[Stored items]
*** Begin section ***
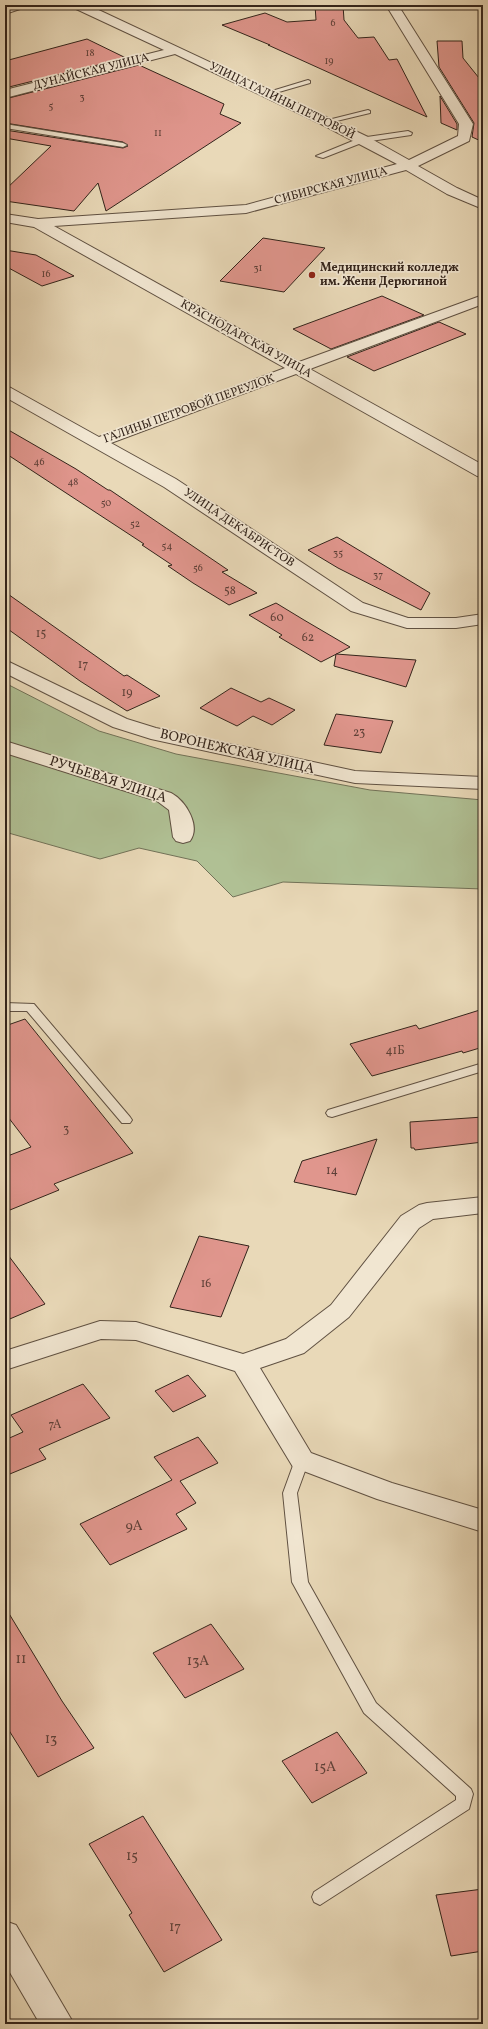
<svg xmlns="http://www.w3.org/2000/svg" width="488" height="2029" viewBox="0 0 488 2029" font-family="Vollkorn,serif">
<style>
.green{fill:#b0c094;stroke:#727258}
.building{fill:#e0968d;stroke:#33241b}
.lines{fill:none;stroke-linecap:round;stroke-linejoin:round}
.lane-casing{stroke:#605142;stroke-width:2}
.street-casing{stroke:#605142;stroke-width:2}
.lane{fill:#f1e6d1;fill-rule:evenodd}
.street{fill:#f1e6d1;fill-rule:evenodd}
.poi-dot{fill:#8f2418;stroke:#f1e6d1;stroke-width:1.5}
.labels{text-anchor:middle;dominant-baseline:central;stroke-width:3.5;stroke-linejoin:round;paint-order:stroke}
.far-number-label{font-size:10px;fill:#5e4038}
.far-street-label{font-size:12px;fill:#33241b;stroke:#f1e6d1}
.far-poi-label{font-size:12px;font-weight:bold;fill:#33241b;stroke:#f1e6d1;text-anchor:start}
.number-label{font-size:12px;fill:#5e4038}
.street-label{font-size:14px;fill:#33241b;stroke:#f1e6d1}
.near-number-label{font-size:14px;fill:#5e4038}
</style>
<rect width="100%" height="100%" fill="#e9d9b8"/>
<filter id="stains"><feTurbulence type="fractalNoise" baseFrequency=".005" numOctaves="4"/><feColorMatrix values="0 0 0 0 .2 0 0 0 0 .09 0 0 0 0 .02 0 0 0 .5 -.17"/></filter>
<radialGradient id="worn" r=".72"><stop offset=".6" stop-color="#630" stop-opacity="0"/><stop offset="1" stop-color="#630" stop-opacity=".3"/></radialGradient>
<path class="green" d="M5,683l94,48 77,23 194,36 113,10v89l-200,-7 -50,15 -36,-36 -58,-13 -39,11 -95,-27z"/>
<g class="building">
<path d="M315,5h28l1,15 14,18 16,-1 15,23 8,-1 30,58 -159,-72h2l-48,-20 43,-12 22,9 29,-2z"/>
<path d="M87,39l39,19 -121,30v-27z"/>
<path d="M437,41h25l1,17 20,25v59l-11,-5 2,-14 -35,-56z"/>
<path d="M139,65l85,39 -4,10 21,9 -135,88 -8,-28 -24,28 -69,-10v-11l46,-44 -46,-8v-8l118,18 5,-2 -5,-4 -118,-19v-24z"/>
<path d="M440,96l17,28v6l-16,-7z"/>
<path d="M263,238l62,10 -41,44 -64,-11z"/>
<path d="M5,250l31,5 38,21 -32,10 -37,-20z"/>
<path d="M382,296l42,19 -93,34 -38,-20z"/>
<path d="M439,322l27,12 -92,37 -27,-14z"/>
<path d="M5,428l71,41 32,21h2l118,80 -6,2 35,21 -28,12 -36,-22 -25,-17 4,-1 -30,-20 2,-1 -139,-91z"/>
<path d="M337,537l93,56 -9,17 -83,-42 -30,-18z"/>
<path d="M5,592l119,84 3,-1 33,21 -33,15 -47,-30 -75,-54z"/>
<path d="M276,603l28,17 46,27 -29,15 -42,-25 3,-2 -33,-20z"/>
<path d="M336,654l80,6 -10,27 -72,-21z"/>
<path d="M231,688l30,14 8,-4 26,12 -23,15 -19,-9 -16,10 -37,-18z"/>
<path d="M336,714l57,7 -12,32 -57,-8z"/>
<path d="M483,1009v38l-20,6 -1,-2 -90,25 -22,-32 66,-19 3,4z"/>
<path d="M25,1019l108,134 -79,31 5,6 -54,22v-55l26,-10 -26,-34v-87z"/>
<path d="M483,1117v25l-68,8 -1,-2h-3l-1,-26z"/>
<path d="M377,1139l-21,56 -62,-13 8,-21z"/>
<path d="M199,1236l50,10 -28,71 -51,-10z"/>
<path d="M5,1251l40,53 -40,17z"/>
<path d="M188,1375l18,21 -33,16 -18,-21z"/>
<path d="M83,1384l27,34 -71,31 7,10 -41,17v-36l18,-8 -12,-17z"/>
<path d="M198,1437l20,26 -38,18 16,22 -20,11 11,15 -77,36 -30,-41 92,-44 -18,-23z"/>
<path d="M5,1607l57,94 32,47 -56,29 -33,-53z"/>
<path d="M211,1624l33,45 -59,29 -32,-45z"/>
<path d="M337,1732l30,41 -55,30 -30,-42z"/>
<path d="M143,1816l79,124 -58,32 -35,-57 3,-2 -43,-69z"/>
<path d="M483,1889v62l-32,5 -15,-61z"/>
</g>
<g class="lines">
<defs>
<g id="lane">
<path d="M308,80l2,1v2l-45,13 -3,-2z"/>
<path d="M368,110l2,1v2l-46,11 -4,-2z"/>
<path d="M5,124l118,19 4,2 -4,2 -118,-19z"/>
<path d="M408,131l4,2 -1,2 -47,7 -41,16 -7,-2 44,-18z"/>
<path d="M5,1003l29,1 96,113 2,3 -2,3h-8l-95,-112h-22z"/>
<path d="M483,1063v8l-151,46 -4,-1 -2,-3 2,-3z"/>
<path d="M302,1454l5,2 2,4 -12,33 11,89 68,121 95,86 2,5 -4,15 -149,96 -6,-3 -2,-5 2,-5 142,-92v-4l-92,-83 -72,-131 -9,-89 12,-33 2,-4z"/>
</g>
<g id="street">
<path d="M8,5h17l-2,3 -18,6v-8z"/>
<path d="M72,5h16l209,98 71,34 41,23 49,-24 1,-12 -73,-119h12l75,119 -4,17 -51,25 39,22 26,12v9l-36,-15 -41,-24 -160,43 -192,13 245,136 184,-67v9l-173,65 173,96v12l-6,-1 -181,-102 -185,69 65,36 187,124 45,15h48l27,-4v10l-27,4h-49l-56,-17 -187,-124 -159,-90v-11l6,2 88,49 186,-69 -251,-141 -29,-5v-8l33,5 208,-14 151,-41 -74,-39 -148,-71 -170,44v-8l159,-40 -90,-42z"/>
<path d="M5,660l122,59 29,9 199,43 128,6v12l-128,-6 -204,-44 -38,-12 -108,-54z"/>
<path d="M5,741l166,52c15,8 30,33 19,48l-7,2 -7,-2 -3,-4 -4,-27 -12,-9 -152,-48z"/>
<path d="M483,1197v16l-50,6 -14,9 -70,89 -45,36 -44,15 51,85 81,30 91,27v22l-106,-33 -84,-32 -58,-96 -99,-31 -35,-1 -96,31v-19l95,-30 36,1 107,32 43,-15 45,-34 70,-89 18,-11 8,-2z"/>
<path d="M5,1921l11,4 58,99h-34l-35,-60z"/>
</g>
</defs>
<use href="#lane" class="lane-casing"/>
<use href="#street" class="street-casing"/>
<use href="#lane" class="lane"/>
<use href="#street" class="street"/>
</g>
<circle class="poi-dot" cx="312" cy="275" r="4"/>
<g class="labels">
<g class="far-number-label">
<text x="333" y="23">6</text>
<text x="90" y="53">18</text>
<text x="329" y="61">19</text>
<text x="82" y="97">3</text>
<text x="51" y="106">5</text>
<text x="158" y="133">11</text>
<text x="258" y="268">31</text>
<text x="46" y="274">16</text>
<text x="39" y="462">46</text>
<text x="73" y="482">48</text>
<text x="106" y="503">50</text>
<text x="135" y="524">52</text>
<text x="167" y="546">54</text>
<text x="338" y="553">35</text>
<text x="198" y="568">56</text>
<text x="378" y="575">37</text>
</g>
<g class="far-street-label">
<text transform="translate(91 72) rotate(-14)">ДУНАЙСКАЯ УЛИЦА</text>
<text transform="translate(282 101) rotate(26)">УЛИЦА ГАЛИНЫ ПЕТРОВОЙ</text>
<text transform="translate(331 186) rotate(-15)">СИБИРСКАЯ УЛИЦА</text>
<text transform="translate(246 339) rotate(29)">КРАСНОДАРСКАЯ УЛИЦА</text>
<text transform="translate(189 409) rotate(-20)">ГАЛИНЫ ПЕТРОВОЙ ПЕРЕУЛОК</text>
<text transform="translate(239 528) rotate(34)">УЛИЦА ДЕКАБРИСТОВ</text>
</g>
<g class="far-poi-label">
<text x="320" y="268">Медицинский колледж<tspan x="320" dy="14">им. Жени Дерюгиной</tspan></text>
</g>
<g class="number-label">
<text x="230" y="591">58</text>
<text x="277" y="618">60</text>
<text x="41" y="634">15</text>
<text x="308" y="638">62</text>
<text x="83" y="665">17</text>
<text x="127" y="693">19</text>
<text x="359" y="733">23</text>
<text x="395" y="1051">41Б</text>
<text x="66" y="1130">3</text>
<text x="332" y="1171">14</text>
<text x="206" y="1284">16</text>
<text x="55" y="1425">7А</text>
</g>
<g class="street-label">
<text transform="translate(237 752) rotate(13)">ВОРОНЕЖСКАЯ УЛИЦА</text>
<text transform="translate(108 780) rotate(18)">РУЧЬЕВАЯ УЛИЦА</text>
</g>
<g class="near-number-label">
<text x="134" y="1526">9А</text>
<text x="21" y="1659">11</text>
<text x="198" y="1661">13А</text>
<text x="51" y="1739">13</text>
<text x="325" y="1767">15А</text>
<text x="132" y="1856">15</text>
<text x="175" y="1927">17</text>
</g>
</g>
<rect width="488" height="2029" fill="none" stroke="#e9d9b8" stroke-width="20"/>
<rect x="6" y="6" width="476" height="2017" fill="none" stroke="#33241b" stroke-width="2"/>
<rect x="10" y="10" width="468" height="2009" fill="none" stroke="#33241b"/>
<rect width="100%" height="100%" filter="url(#stains)"/>
<rect width="100%" height="100%" fill="url(#worn)"/>
</svg>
*** End section ***
[ASSIGNMENT]:
Which lines above contain the word "green"? Copy each one.

[WRITTEN ANSWER]:
.green{fill:#b0c094;stroke:#727258}
<path class="green" d="M5,683l94,48 77,23 194,36 113,10v89l-200,-7 -50,15 -36,-36 -58,-13 -39,11 -95,-27z"/>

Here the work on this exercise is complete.